While Navalnaya speaks about Navalny’s death at events abroad, his mother Lyudmila in Siberia tried to get his body released for burial. Though many Russians understand Navalnaya’s choice to stay away, the contrast between Navalny’s formidable mother – “she must be where her son got his grit,” they say – and his limelight-seeking widow has not gone unnoticed.
Spending time talking to foreign leaders about Russia’s problems has little impact inside the country, as Gary Kasparov and Mikhail Khodorkovsky have shown. Unless Navalnaya returns to Russia, I don’t see how politically effective she could be.
PS: Are fears that Putin plans to invade NATO countries next – possibly starting with the Baltics – justified, overblown, or something else?

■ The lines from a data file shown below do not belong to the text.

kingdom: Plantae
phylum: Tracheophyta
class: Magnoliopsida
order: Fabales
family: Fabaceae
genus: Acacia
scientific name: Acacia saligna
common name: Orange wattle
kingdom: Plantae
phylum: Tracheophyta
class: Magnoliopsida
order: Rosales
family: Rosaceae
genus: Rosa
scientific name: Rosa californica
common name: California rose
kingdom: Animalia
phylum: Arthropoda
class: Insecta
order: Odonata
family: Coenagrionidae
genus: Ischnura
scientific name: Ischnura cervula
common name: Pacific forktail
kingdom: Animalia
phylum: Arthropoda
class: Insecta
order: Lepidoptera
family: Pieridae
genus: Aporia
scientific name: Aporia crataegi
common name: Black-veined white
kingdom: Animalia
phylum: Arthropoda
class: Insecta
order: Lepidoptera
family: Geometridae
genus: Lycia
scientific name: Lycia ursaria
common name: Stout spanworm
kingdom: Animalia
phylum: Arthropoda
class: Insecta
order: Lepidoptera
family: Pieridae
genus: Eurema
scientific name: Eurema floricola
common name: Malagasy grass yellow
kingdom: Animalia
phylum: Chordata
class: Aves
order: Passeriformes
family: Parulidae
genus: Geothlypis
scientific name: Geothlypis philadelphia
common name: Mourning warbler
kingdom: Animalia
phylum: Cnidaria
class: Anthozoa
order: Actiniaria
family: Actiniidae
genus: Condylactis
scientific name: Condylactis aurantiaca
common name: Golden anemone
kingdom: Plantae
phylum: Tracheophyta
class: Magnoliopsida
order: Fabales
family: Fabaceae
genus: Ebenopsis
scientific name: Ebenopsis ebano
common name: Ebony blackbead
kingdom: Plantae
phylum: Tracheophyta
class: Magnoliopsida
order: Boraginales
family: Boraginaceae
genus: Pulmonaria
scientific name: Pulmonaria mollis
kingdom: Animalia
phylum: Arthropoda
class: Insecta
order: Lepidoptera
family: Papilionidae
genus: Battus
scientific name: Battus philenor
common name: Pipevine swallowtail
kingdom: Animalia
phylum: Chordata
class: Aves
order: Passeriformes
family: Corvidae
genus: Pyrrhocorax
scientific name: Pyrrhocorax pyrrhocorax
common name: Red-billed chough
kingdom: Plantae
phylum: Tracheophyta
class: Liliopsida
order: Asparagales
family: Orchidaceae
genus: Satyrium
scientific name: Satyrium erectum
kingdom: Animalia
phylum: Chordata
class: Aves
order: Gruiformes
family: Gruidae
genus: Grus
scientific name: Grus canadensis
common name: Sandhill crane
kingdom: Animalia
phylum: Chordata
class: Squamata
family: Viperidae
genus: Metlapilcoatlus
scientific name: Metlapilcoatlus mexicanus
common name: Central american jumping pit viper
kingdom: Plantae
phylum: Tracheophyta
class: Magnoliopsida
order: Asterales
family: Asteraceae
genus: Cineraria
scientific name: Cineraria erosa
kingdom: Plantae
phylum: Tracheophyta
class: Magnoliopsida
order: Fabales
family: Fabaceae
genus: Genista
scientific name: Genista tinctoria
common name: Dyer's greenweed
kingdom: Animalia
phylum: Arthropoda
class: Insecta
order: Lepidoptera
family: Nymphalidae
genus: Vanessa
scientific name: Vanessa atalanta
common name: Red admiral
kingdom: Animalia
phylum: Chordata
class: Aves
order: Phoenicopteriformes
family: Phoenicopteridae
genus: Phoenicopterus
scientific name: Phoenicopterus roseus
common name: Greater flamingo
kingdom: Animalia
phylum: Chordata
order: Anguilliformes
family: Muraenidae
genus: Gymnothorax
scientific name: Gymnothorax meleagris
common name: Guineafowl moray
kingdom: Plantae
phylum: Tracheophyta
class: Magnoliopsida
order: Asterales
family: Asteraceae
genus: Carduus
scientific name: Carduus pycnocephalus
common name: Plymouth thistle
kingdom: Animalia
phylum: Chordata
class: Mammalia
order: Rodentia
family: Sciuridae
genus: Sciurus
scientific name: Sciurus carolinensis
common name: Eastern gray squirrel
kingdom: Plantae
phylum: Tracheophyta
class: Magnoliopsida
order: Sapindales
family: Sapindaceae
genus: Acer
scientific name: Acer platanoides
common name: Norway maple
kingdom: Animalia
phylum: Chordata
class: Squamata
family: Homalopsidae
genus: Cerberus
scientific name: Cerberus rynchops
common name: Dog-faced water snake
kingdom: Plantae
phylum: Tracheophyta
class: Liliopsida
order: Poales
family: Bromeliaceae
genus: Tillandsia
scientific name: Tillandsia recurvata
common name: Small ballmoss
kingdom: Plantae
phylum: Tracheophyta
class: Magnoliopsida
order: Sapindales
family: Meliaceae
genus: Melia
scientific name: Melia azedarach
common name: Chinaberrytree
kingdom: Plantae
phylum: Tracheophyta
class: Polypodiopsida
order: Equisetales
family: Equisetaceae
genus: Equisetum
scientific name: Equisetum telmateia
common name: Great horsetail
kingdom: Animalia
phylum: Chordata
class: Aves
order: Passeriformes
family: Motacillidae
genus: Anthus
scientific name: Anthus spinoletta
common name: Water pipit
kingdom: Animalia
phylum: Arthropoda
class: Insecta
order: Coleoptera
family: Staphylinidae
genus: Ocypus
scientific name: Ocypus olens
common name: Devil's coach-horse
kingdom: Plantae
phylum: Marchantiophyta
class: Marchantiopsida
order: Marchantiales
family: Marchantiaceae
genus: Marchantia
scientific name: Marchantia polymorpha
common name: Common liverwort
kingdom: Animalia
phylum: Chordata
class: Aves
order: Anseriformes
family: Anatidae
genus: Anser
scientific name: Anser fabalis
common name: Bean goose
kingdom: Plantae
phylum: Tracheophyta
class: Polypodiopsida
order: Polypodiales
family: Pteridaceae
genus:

NLK: I find this rhetoric utterly irresponsible. NATO countries are understandably upset that Ukraine’s summer 2023 counteroffensive failed to meet their (unrealistically high) expectations. They now worry that they cannot sustain the massive flows of funding and aid that they have been delivering for the last two years. Domestic political resistance is intensifying. So, leaders are attempting to scare people into action by warning that, if Putin achieves a victory in Ukraine, NATO will be next.
This rhetorical escalation could make military escalation more likely. Putin has not shown any desire to wage war on NATO. But, by stoking fear that he would, NATO leaders risk creating a kind of self-fulfilling prophecy. Even I – a consistent critic of Putin – find this thoroughly provocative and foolish.